Mit dem Vorbezug der AHV-Rente erlischt der Anspruch auf eine IV-Rente (Art. 30 IVG). Die IV wird deshalb ab AHV-Vorbezug keine Rente ausrichten und ab diesem Zeitpunkt auch den Anspruch IV-Rente prüfen.
Die Weisung muss im konkreten Fall verhältnismässig sein; Grundlegendes zur Konkretisierung der Zumutbarkeit vgl. Verwaltungsgericht des Kantons Zürich, Entscheid vom 15. Dezember 2003, VB.2003.00286 (www.vgrzh.ch).
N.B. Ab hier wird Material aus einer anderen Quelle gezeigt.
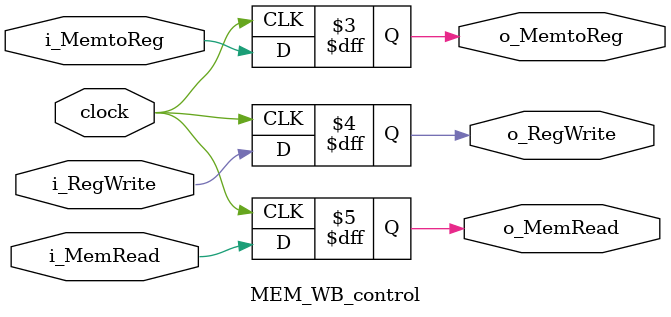
<source format=v>
`timescale 1ns / 1ps

module MEM_WB(
    input clock,
    input [63:0] MemoryDataIn,
    input [63:0] AluResultIn,
    input [4:0] RegisterRd,
    output reg [63:0] MemoryDataOut,
    output reg [63:0] AluResultOut,
    output reg [4:0] Rd
);

initial
begin
    MemoryDataOut <= 0;
    AluResultOut <= 0;
    Rd <= 0;
end

always @(posedge clock)
begin
    MemoryDataOut = MemoryDataIn;
    AluResultOut = AluResultIn;
    Rd = RegisterRd;
end

endmodule


module MEM_WB_control(
    input clock,
    input i_MemtoReg,
    input i_RegWrite,
    input i_MemRead,
    output reg o_MemtoReg,
    output reg o_RegWrite,
    output reg o_MemRead
);

initial
begin
    o_MemtoReg <= 0;
    o_RegWrite <= 0;
    o_MemRead <= 0;
end

always @(posedge clock)
begin
    o_MemtoReg <= i_MemtoReg;
    o_RegWrite <= i_RegWrite;
    o_MemRead <= i_MemRead;
    
    // $display("MEM_WB_RegWrite: 0x%H", o_RegWrite);
    // $display("MEM_WB_MemRead: 0x%H", o_MemRead);
end

endmodule

</source>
Da vorliegend der Vorbezug der Altersrente den Anspruch auf eine IV-Rente erlöschen lassen würde, stellt sich die Frage, ob es verhältnismässig ist, den Vorbezug der AHV-Rente und den Bezug des Pensionskassenguthabens zu verlangen. Das lässt sich nur im Einzelfall entscheiden. Für mich spricht für die Verhältnismässigkeit der Forderung der Sozialhilfe, die AHV-Rente und das Pensionskassenguthaben zu beziehen, dass es offen ist, ob eine IV-Rente zugesprochen würde und eine IV-Rente noch maximal von Dezember 2022 bis zum Erreichen des ordentlichen Rentenalters in 2 Jahren ausbezahlt würde. Gegen die Verhältnismässigkeit der Forderung der Sozialhilfe könnte sprechen, dass bei einem Vorbezug lebenslang eine reduzierte AHV-Rente ausbezahlt wird, bei einer IV-Rente bis zum ordentlichen Rentenalter aber nicht. Allerdings können Ergänzungsleistungen verlangt werden, wenn die Rente und der anrechenbare Vermögensverzehr den Lebensunterhalt nicht decken können. Der vorzeitige Rentenbezug nach Art. 40 AHVG stellt keinen Vermögensverzicht dar (Art. 15a ELV). Insgesamt erscheint mir die Forderung der Sozialhilfe verhältnismässig. Man kann sich aber auch auf einen anderen Standpunkt stellen. In diesem Fall wäre eine Verfügung der Sozialhilfe zu verlangen, wenn noch keine ergangen ist und diese anzufechten.
Ich hoffe, Ihnen mit dieser Antwort weiterhelfen zu können.